BEGIN Dataset excerpts

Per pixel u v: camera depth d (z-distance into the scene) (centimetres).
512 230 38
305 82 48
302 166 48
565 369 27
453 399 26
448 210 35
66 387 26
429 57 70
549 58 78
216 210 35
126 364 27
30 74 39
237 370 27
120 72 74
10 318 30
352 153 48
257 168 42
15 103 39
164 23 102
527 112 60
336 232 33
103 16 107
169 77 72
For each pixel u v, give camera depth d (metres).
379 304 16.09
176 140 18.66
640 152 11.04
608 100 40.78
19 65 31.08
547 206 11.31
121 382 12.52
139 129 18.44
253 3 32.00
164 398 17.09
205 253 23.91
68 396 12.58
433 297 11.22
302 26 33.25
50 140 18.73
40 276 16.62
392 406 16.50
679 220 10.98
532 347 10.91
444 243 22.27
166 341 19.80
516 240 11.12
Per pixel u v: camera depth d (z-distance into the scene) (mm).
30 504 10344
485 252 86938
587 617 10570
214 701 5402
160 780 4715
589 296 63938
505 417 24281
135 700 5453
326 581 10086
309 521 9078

END Dataset excerpts
BEGIN Dataset excerpts

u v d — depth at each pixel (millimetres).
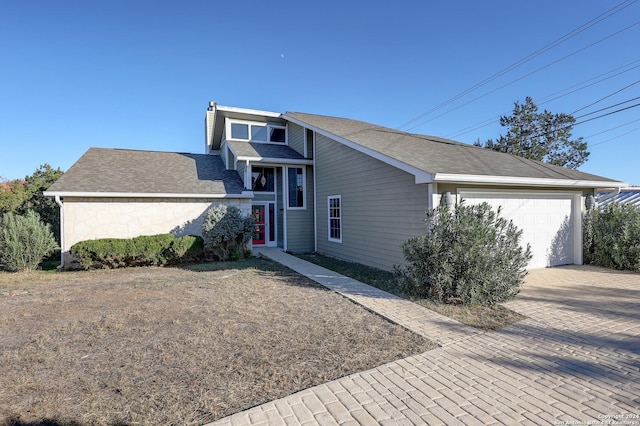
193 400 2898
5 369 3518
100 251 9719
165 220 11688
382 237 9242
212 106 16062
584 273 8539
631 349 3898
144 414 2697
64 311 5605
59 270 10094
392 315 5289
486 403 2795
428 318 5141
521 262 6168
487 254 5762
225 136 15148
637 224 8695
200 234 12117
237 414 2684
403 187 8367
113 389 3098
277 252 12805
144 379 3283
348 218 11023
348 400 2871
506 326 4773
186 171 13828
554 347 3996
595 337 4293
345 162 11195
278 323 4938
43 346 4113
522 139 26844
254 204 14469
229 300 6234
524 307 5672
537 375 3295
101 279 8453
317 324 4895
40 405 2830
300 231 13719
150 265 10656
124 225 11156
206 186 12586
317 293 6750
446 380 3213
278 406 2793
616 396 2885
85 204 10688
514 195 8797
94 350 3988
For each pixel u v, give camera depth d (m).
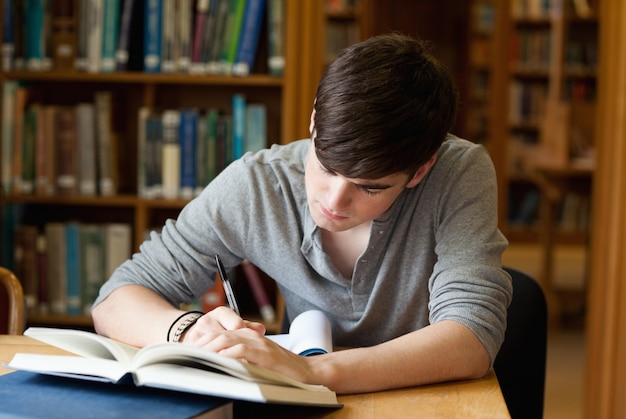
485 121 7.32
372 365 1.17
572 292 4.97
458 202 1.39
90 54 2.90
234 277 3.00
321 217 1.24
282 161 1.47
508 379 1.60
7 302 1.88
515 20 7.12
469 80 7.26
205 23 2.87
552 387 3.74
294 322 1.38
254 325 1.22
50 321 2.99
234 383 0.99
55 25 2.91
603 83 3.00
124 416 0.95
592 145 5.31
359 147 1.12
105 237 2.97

END Dataset excerpts

## What you will do
Everything from the line with "40 276 16.62" through the line with "309 521 9078" should be written out exactly as it appears above, end lines included, and nothing outside that range.

## Final answer
40 276 16.62
392 406 16.50
679 220 10.98
532 347 10.91
444 243 22.27
166 341 19.80
516 240 11.12
Per pixel u v: camera depth d (z-distance into the scene) (mm).
30 504 10344
485 252 86938
587 617 10570
214 701 5402
160 780 4715
589 296 63938
505 417 24281
135 700 5453
326 581 10086
309 521 9078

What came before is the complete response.